The first steps are similar to the unit test workflow, we checkout the code on the GitHub action and we prepare the Python environment. This time however, we only install the Hopsworks Python SDK, which will allow us to perform actions on the Hopsworks cluster.
To be able to run the code on Hopsworks we need to make it available on the platform. That’s the task of the pull changes step. It instructs Hopsworks to pull the PR changes inside the project.
The configure environment step is responsible for setting up the Python environment used by the pipelines to run. The Python environment is managed through the repository as well. The workflow installs the necessary dependencies from the requirements.txt. It also installs the wheel with the repository code.
The next steps of the GitHub workflow execute the feature engineering code and model training using Hopsworks jobs. Hopsworks jobs can be configured (e.g. amount of parallel executors, memory, cores and job specific dependencies). The job configuration is also tracked on the repository. Each pipeline has a JSON file containing the job configuration for that pipeline. This will make sure that changes to the job configuration can also be tracked, reviewed and tested before being deployed on production.
The workflow executes the jobs and polls for the execution status. When one execution finishes successfully, the next step of the pipeline is kicked off. If the execution fails, the pipeline also fails.
Once the integration test pipeline has run successfully, the code can be deployed on the production project using this workflow:
There are two major differences between the workflow that runs the integration tests and the workflow that deploys the feature engineering code. In particular this workflow only deploys the code but doesn’t execute it, as well as, it does so on the production project not on the test project.
The rationale for only deploying the code and not executing it is that the feature pipelines and the model training job are executed on a regular basis. This is the case, for instance, if you are using a scheduler like Airflow that every night kicks off the necessary job to feature engineer the new data and train a new model on it.
What the deployment pipeline makes sure is that the feature pipelines run the latest code that has been merged on the main branch. As well as the latest job configurations are applied correctly to the Hopsworks jobs.
The model in the tutorial is a sklearn model. To be deployed behind a REST API on KServe, we need to provide a custom predictor script. A predictor script is a Python script that is responsible for loading the model into memory and to handle incoming prediction requests. As for the rest of the code, the predictor script is also checked in our git repository.
We do not want to deploy a new model as soon as it’s trained as we need to validate the model before deploying it in production.
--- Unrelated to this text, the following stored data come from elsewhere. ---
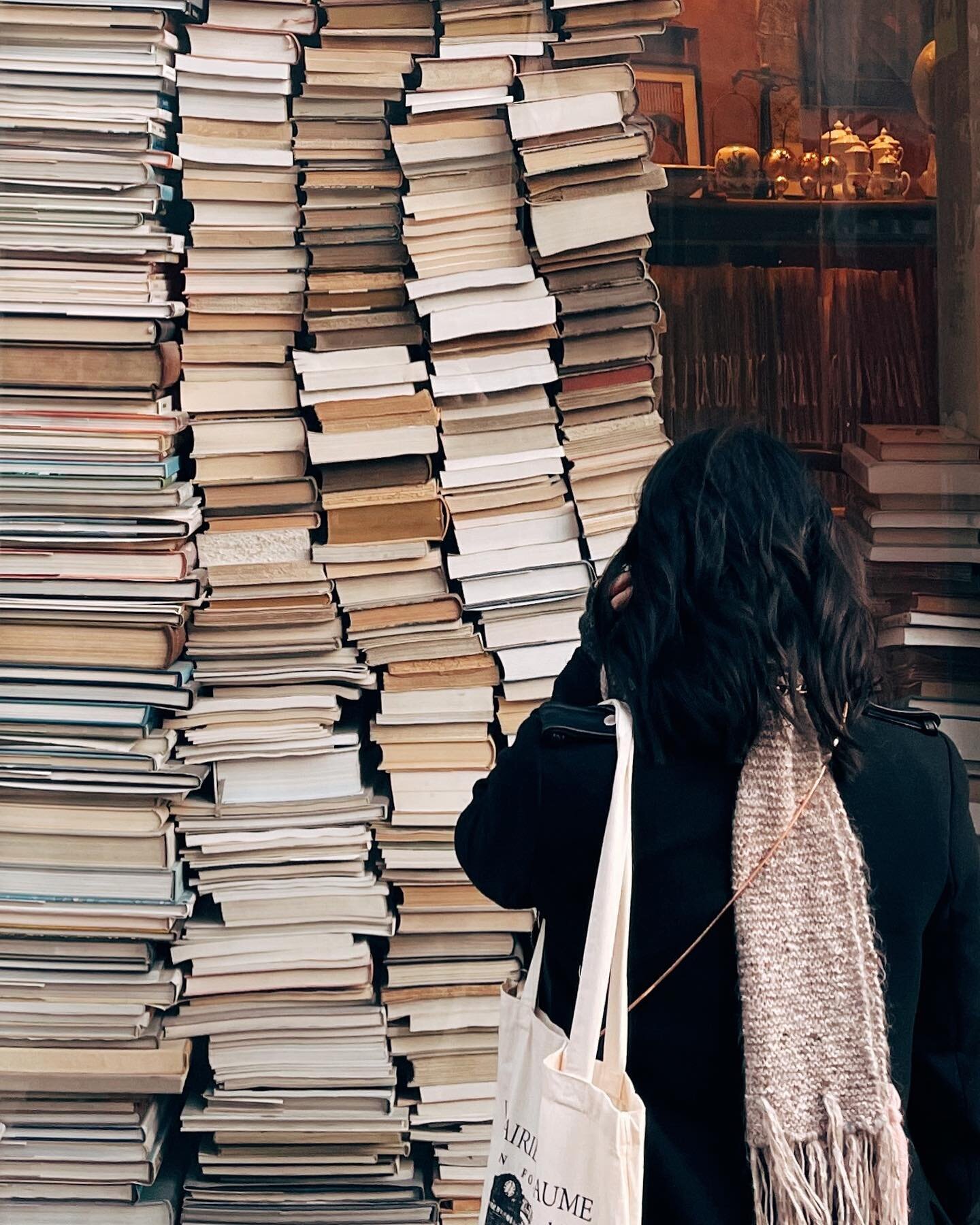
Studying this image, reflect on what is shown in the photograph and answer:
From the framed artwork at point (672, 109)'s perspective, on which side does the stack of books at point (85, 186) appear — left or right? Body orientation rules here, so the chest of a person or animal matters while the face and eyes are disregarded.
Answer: on its right

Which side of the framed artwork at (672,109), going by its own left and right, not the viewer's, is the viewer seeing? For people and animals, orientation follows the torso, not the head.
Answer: front
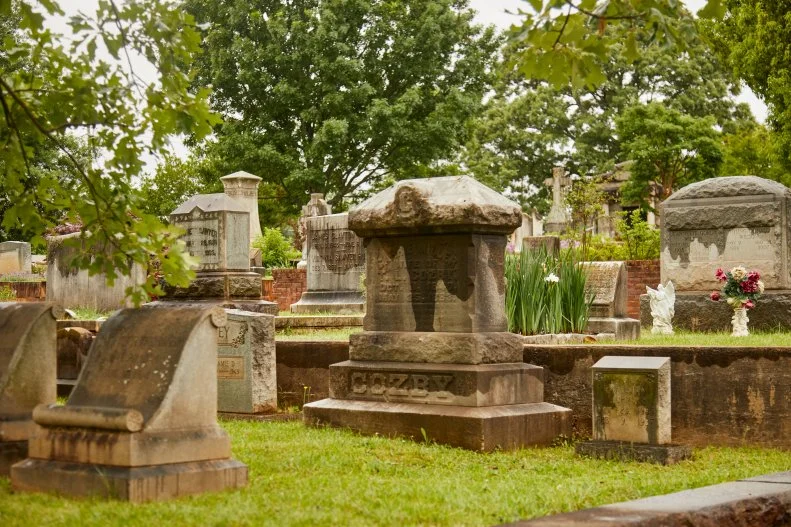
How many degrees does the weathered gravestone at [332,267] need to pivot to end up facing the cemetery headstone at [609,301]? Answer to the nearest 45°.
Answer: approximately 45° to its left

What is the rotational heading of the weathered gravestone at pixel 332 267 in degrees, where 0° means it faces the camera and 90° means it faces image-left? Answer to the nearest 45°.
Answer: approximately 0°

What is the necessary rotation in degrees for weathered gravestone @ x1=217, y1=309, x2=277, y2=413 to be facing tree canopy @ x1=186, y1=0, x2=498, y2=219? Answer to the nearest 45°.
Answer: approximately 135° to its right

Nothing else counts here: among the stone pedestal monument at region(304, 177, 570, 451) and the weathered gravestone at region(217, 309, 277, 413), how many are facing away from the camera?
0

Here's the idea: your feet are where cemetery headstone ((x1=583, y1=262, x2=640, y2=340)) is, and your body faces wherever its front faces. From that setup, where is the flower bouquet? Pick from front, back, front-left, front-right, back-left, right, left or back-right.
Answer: left

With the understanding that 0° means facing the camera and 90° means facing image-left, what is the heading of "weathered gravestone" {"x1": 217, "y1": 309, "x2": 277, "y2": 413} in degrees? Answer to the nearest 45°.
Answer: approximately 45°

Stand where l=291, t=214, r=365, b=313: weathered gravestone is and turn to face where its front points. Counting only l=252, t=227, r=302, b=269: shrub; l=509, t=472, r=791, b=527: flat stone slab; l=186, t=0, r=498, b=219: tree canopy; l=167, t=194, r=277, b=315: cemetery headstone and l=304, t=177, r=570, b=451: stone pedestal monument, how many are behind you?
2

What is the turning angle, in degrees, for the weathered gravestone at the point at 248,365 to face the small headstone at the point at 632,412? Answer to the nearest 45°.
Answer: approximately 90° to its left

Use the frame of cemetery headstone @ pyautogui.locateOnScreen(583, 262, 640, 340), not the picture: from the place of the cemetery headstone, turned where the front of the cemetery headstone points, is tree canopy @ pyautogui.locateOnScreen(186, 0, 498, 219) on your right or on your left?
on your right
We should, however, automate the steps that are required to deploy the model. This is done in the deploy-model workflow:
This workflow is different from the previous ones as it’s executed only when triggered by the data scientist. They provide which model and version they want to deploy and the workflow will deploy the version using the latest predictor committed on the main branch.
As for the feature engineering code, the predictor code also needs to be pulled by Hopsworks before it can be deployed on KServe. This is the reason that one of the first steps of the workflow is to execute a pull operation on the repository on Hopsworks.
In this blog post we created an end to end Git based workflow to test and deploy feature engineering, model training and inference pipelines. By using the workflow (check out the full Github actions with Hopsworks example), you can track, review, and validate changes to the pipelines, as well as automate their deployment.